Après une fermeture définitive, les premières démarches consistent à vérifier vos droits au chômage (si vous êtes salarié), à consulter les dispositifs de reconversion professionnelle (bilan de compétences, formations) et à vous renseigner sur les aides financières disponibles (ARCE, subventions locales). Pôle Emploi et les Maisons de l’Emploi sont les interlocuteurs clés pour vous accompagner dans ces étapes.
Puis-je utiliser mon CPF pour une reconversion après une fermeture ?
Oui, votre Compte Personnel de Formation (CPF) peut financer des formations éligibles à la reconversion, sous réserve qu’elles soient certifiantes et proposées par un organisme labellisé Qualiopi. Vous pouvez consulter vos droits et rechercher des formations sur [Mon Compte Formation](https://www.moncompteformation.gouv.fr/).
Quelles aides régionales existent pour les travailleurs de l’Aisne ?
La région Hauts-de-France et le département de l’Aisne proposent des aides spécifiques : parcours de qualification, chèques formation, subventions pour la création d’entreprise, ou encore aides à la mobilité. Ces dispositifs sont accessibles via les Maisons de l’Emploi, les Pôles Emploi locaux ou directement auprès des institutions régionales.
Comment choisir une formation adaptée à ma reconversion ?
Pour choisir une formation pertinente, identifiez d’abord vos compétences transférables, ciblez un secteur porteur (commerce, logistique, numérique, etc.), privilégiez les formations certifiantes et labellisées Qualiopi, et faites-vous accompagner par un conseiller en évolution professionnelle (CEP) pour affiner votre projet.
Quelles erreurs éviter lors d’une reconversion professionnelle ?
Évitez de vous lancer sans projet clair, de négliger les aspects financiers, de vous former dans un secteur saturé ou de vous isoler. Une reconversion réussie repose sur une réflexion approfondie, un accompagnement personnalisé et une préparation rigoureuse.
Puis-je bénéficier de l’ARCE après une fermeture ?
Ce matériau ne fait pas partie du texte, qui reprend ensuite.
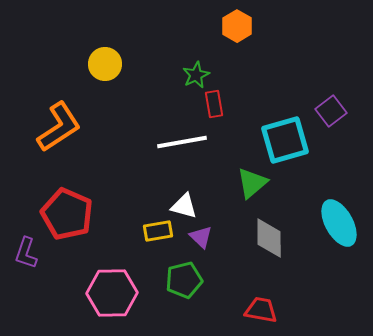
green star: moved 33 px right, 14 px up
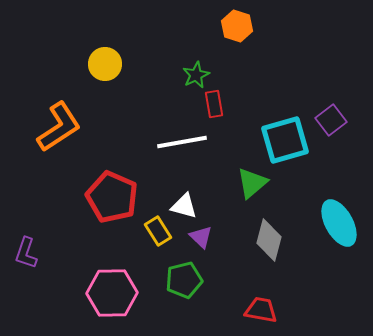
orange hexagon: rotated 12 degrees counterclockwise
purple square: moved 9 px down
red pentagon: moved 45 px right, 17 px up
yellow rectangle: rotated 68 degrees clockwise
gray diamond: moved 2 px down; rotated 15 degrees clockwise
Oui, l’Aide à la Reprise ou à la Création d’Entreprise (ARCE) est accessible aux demandeurs d’emploi indemnisés par Pôle Emploi qui souhaitent créer ou reprendre une entreprise. Elle permet de recevoir 45 % des droits restants à l’allocation chômage en deux fois. Renseignez-vous auprès de Pôle Emploi pour vérifier votre éligibilité.